浄法寺村(近世)

江戸期~明治22年の村名。二戸郡のうち。盛岡藩領。ただし,元禄7年~宝永4年には村内の一部(高71石余)を旗本南部主税(盛岡藩主南部氏の分知家)が知行した。享保20年からは福岡通に属す。村高は,「正保郷村帳」347石余(田302石余・畑45石余),「貞享高辻帳」434石余,「邦内郷村志」388石余,「天保郷帳」599石余,「安政高辻帳」480石余,「旧高旧領」388石余。「仮名付帳」には,当村の枝村として岩淵村が見える。天保3年の「福岡通御代官所御郡分書上帳」によれば,高9石余はすべて給地で,ほかに主税殿御返地高378石余があり,これは蔵入地。「邦内郷村志」では,家数46・人数424,馬52。
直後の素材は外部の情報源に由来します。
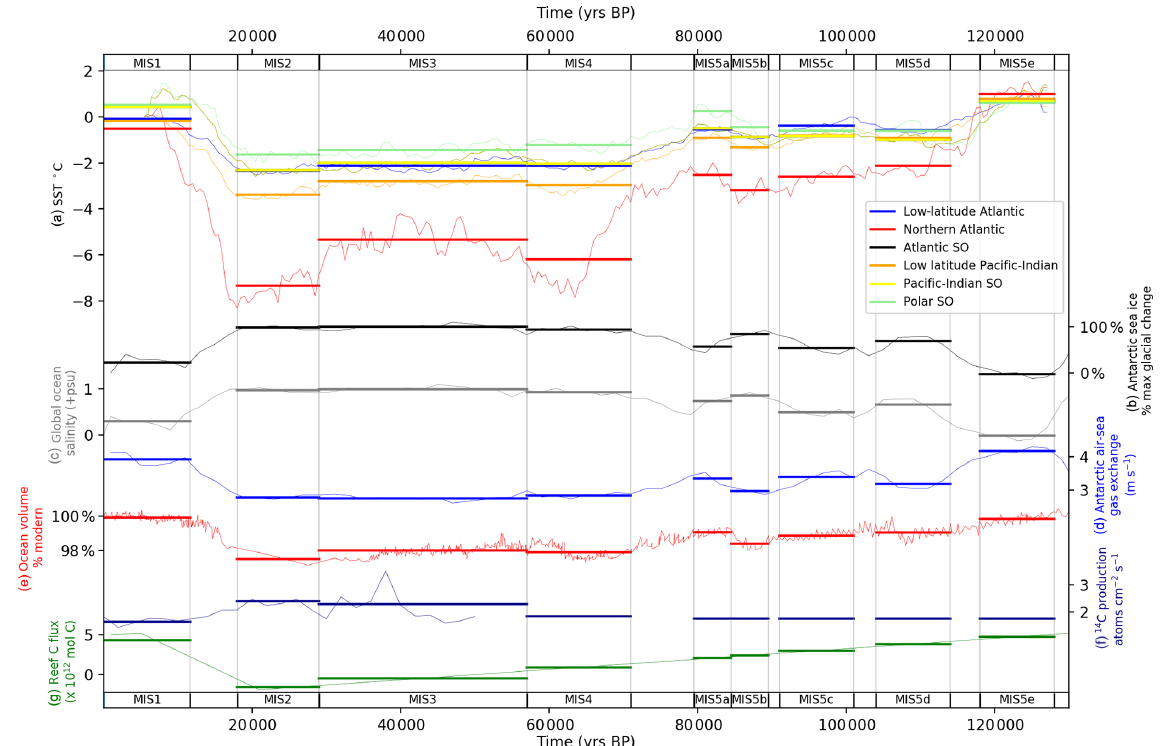
Figure 2. Model forcings for MIS across the last glacial–interglacial cycle. (a) Sea surface temperature reconstruction of Kohfeld and Chase (2017), mean values mapped into SCP-M surface boxes (fine lines) and averaged across MIS (bold horizontal lines). (b) Proxy for Antarctic sea-ice extent using ssNa fluxes from the EPICA Dome C ice core (Wolff et al., 2010), used to temporally contour MIS model forcings for (c) salinity (Adkins et al., 2002) and (d) polar Southern Ocean air–sea gas exchange. Global ocean salinity is forced to a glacial maximum of + 1psu (shown in a ) and the polar Southern Ocean is forced to + 2psu (not shown), as modified from Adkins et al. (2002). Ocean volume (e) forced using global relative sea level reconstruction of Rohling et al. (2009). (f) Atmospheric 14 C production rate time series for 0–50ka of Muscheler et al. (2014). Long-term values assumed for > 50ka (Key, 2001). (g) Shallow-water carbonate flux of carbon from Ridgwell et al. (2003) profiled across the glacial–interglacial cycle using a curve from Opdyke and Walker (1992). Fine lines are the time series data and bold lines are the model forcings in each MIS. Data behind the figure are shown in Tables S2 and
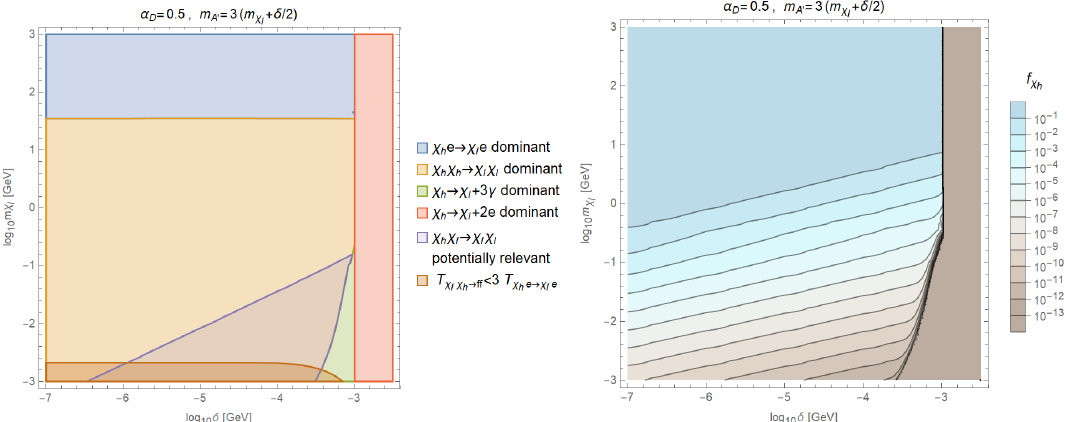
Figure 4 . The left-hand side shows the regions of the parameter space where the abundance of the excited sate at recombination is set by the decay to electrons, decay to photons, scattering off fermions, or scattering of dark matter. We also show the region where other processes may further deplete the abundance and the region where our approximations start to become less precise. The right-hand side shows the contours of the relative abundance of the dark matter excited state at T rec. , the recombination temperature. The abundance decreases sharply in regions where the decay processes dominate and at a slower rate when the scatterings are dominant. Analogous plots for additional dark-sector benchmarks are shown in figures 18 and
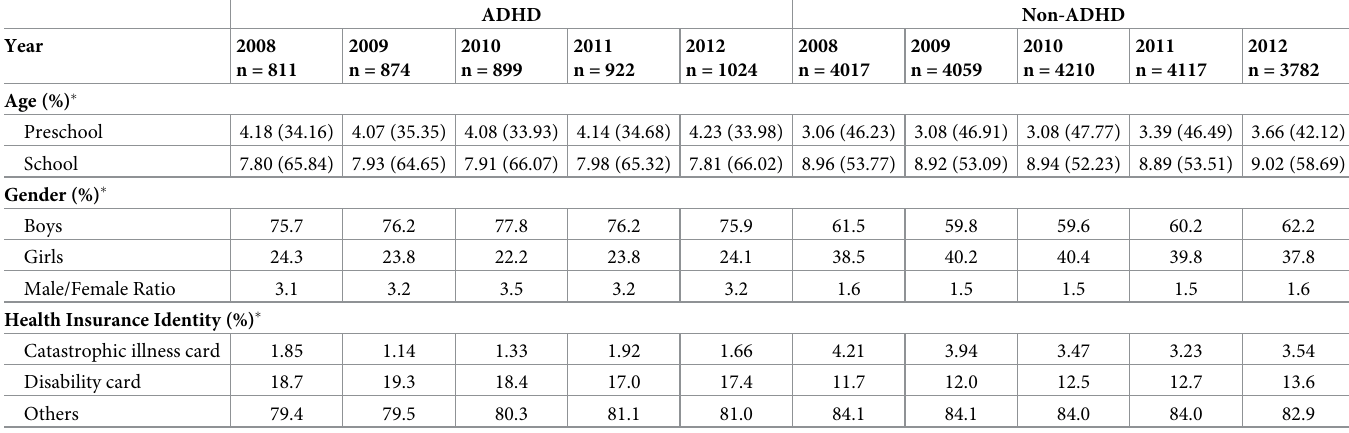
Table 1. Demographic characteristics of 3–12-year-old children receiving rehabilitation care.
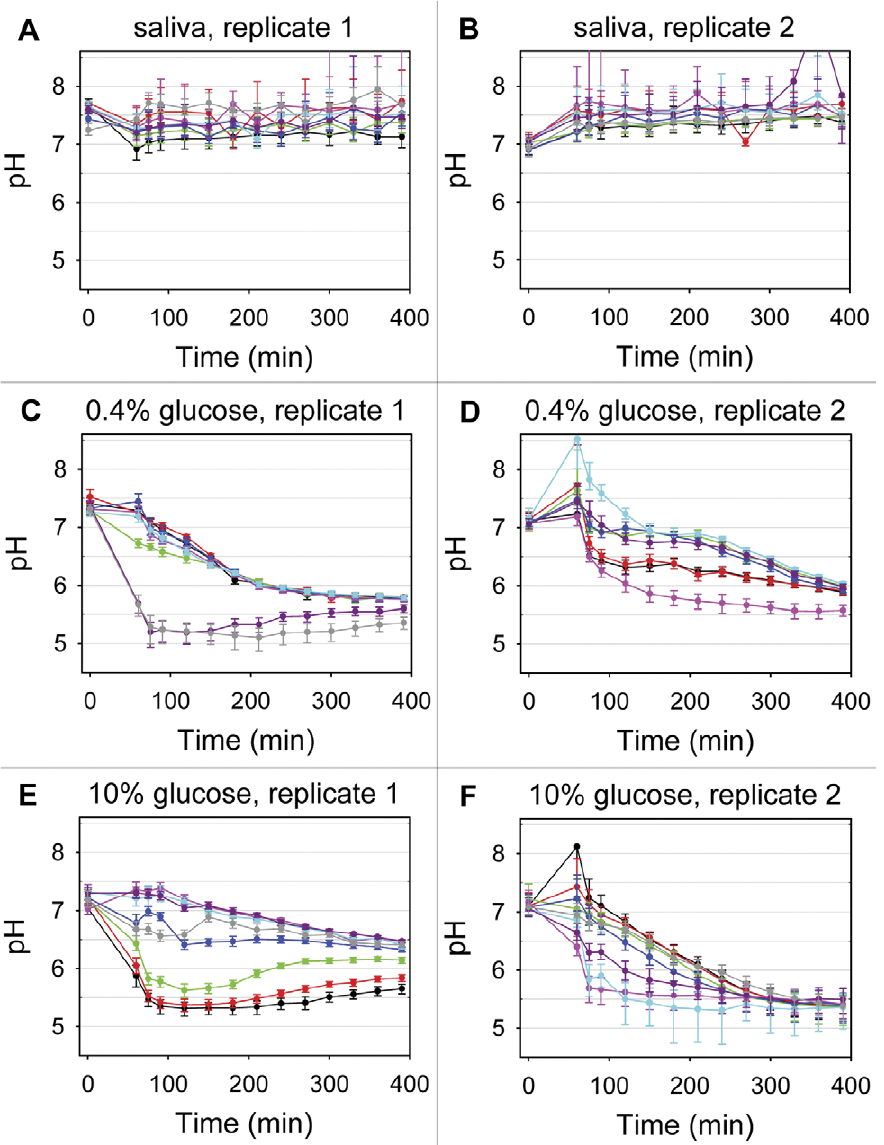
Figure 2. Extracellular pH in the model biofilms. Extracellular pH in the bottom layer of the biofilms was determined using the ratiometric probe C-SNARF-4 and confocal microscopy. In each biofilm, 8 different fields of view were monitored for 390 min. Each line graph represents the average pH in one field of view (143 m m 2 ). A and B : When exposed to saliva without glucose, extracellular pH in the biofilms remained continuously above 7. C , D , E and F : Upon addition of saliva containing 0.4% ( C and D ) or 10% glucose ( E and F ) (t=60 min), pH drops occurred in all examined microscopic fields. Decreases in pH varied considerably in different areas of the biofilms, and distinct pH microenvironments persisted for several hours. Error bars indicate standard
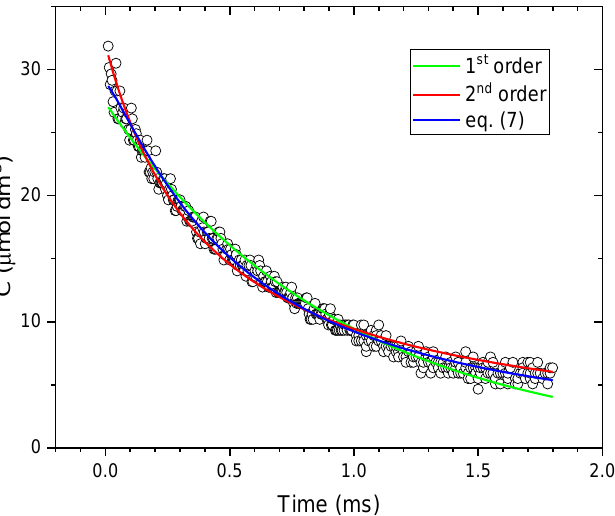
Figure 5. Pulse radiolysis of Ar-saturated aqueous solution containing 50 mmol dm − 3 PAA, pH 2, dose per pulse 62 Gy, average initial number of radicals on a chain 1.64. Experimental data on the decay of the PAA radicals and the fits based on three kinetic models: classical first- and second-order, and dispersive model (Plonka model, Equation (7)).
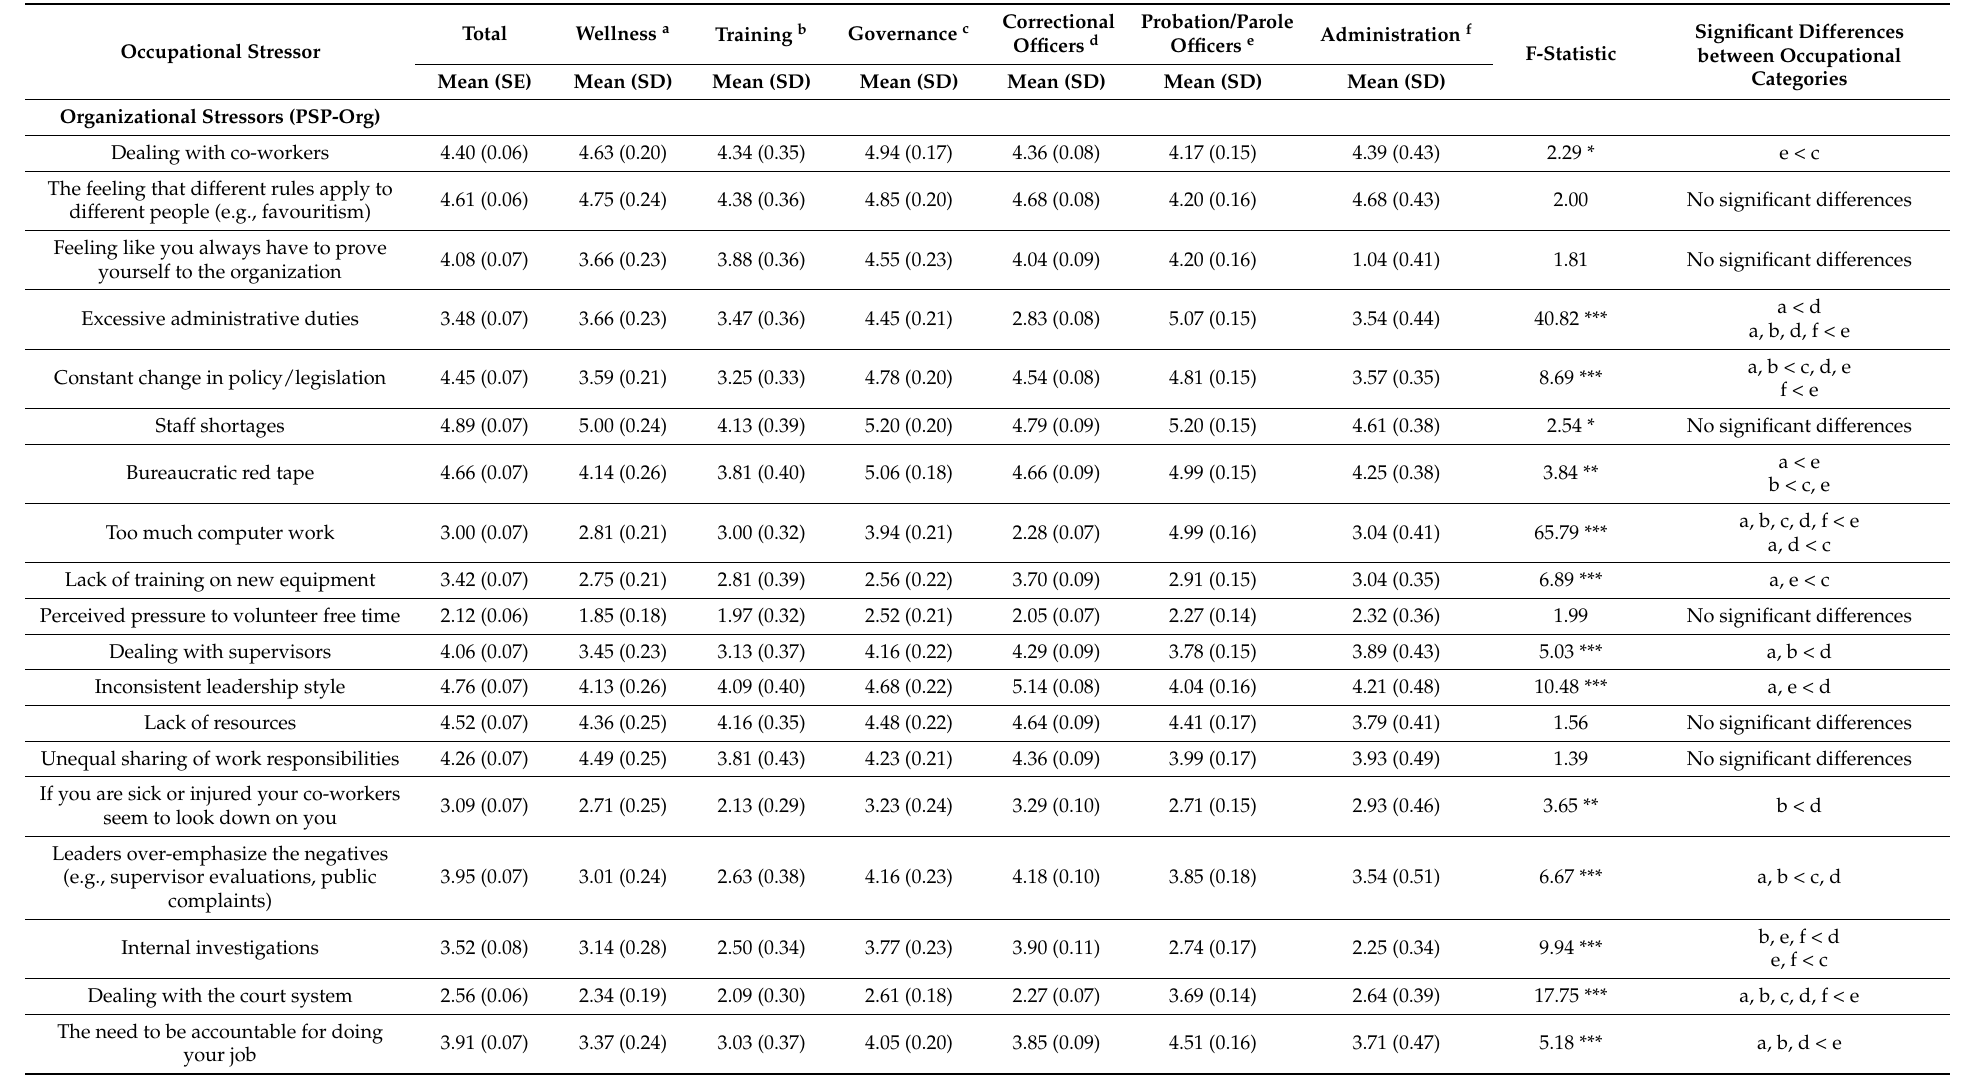
Table 2. Mean stress levels associated with occupational stressors across correction worker occupational categories in Ontario,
「本枝村付並位付」によれば,位付は中の上,家数186,集落別内訳は浄法寺74・本村84・馬場14・飯近12・小又2,浄法寺は福岡から鹿角へ至る街道の駅場であった。盛岡藩は享保20年福岡通代官所に漆奉行を置き,当地を中心にして漆の生産と漆器の作製に力を入れた。そのため漆工においては,当地が南部漆工の源流とされている。その製作品には室町期の作と思われる漆器もある。寺院には,永禄元年華応朔圃和尚開山の曹洞宗吉祥山福蔵寺があり,慶長19年藩主利直より寺領30石が与えられた。寺領30石にかかわる猫塚の伝説があり,現在も福蔵寺般若堂に猫の頭骨が安置されている。福蔵寺は末寺がこの地方に数寺あることから,仏教文化はもとより,一般の教育文化にも影響力があったと思われる。地内浄法寺町は宿駅で,検断制をとり,年貢の割当,産業の奨励,風紀の取締りなどを行った。明治元年弘前藩取締,以後黒羽藩取締,九戸県,八戸県,三戸県,江刺県,青森県を経て,同9年岩手県に所属。明治8年太田・杉沢・里川目・江牛【えろし】の4か村を合併。同18年の村の幅員は東西約2里5町・南北約1里18町,税地は田86町余・畑227町余など計398町,戸数212・人口1,208(男652・女556),牛8,馬584,浄法寺学校の生徒数68(男59・女9),職業別戸数は農業175・工業1・商業14・雑業4,物産は牛・馬・木材・米・雑穀・漆器・漆など(管轄地誌)。同22年浄法寺村の大字となる。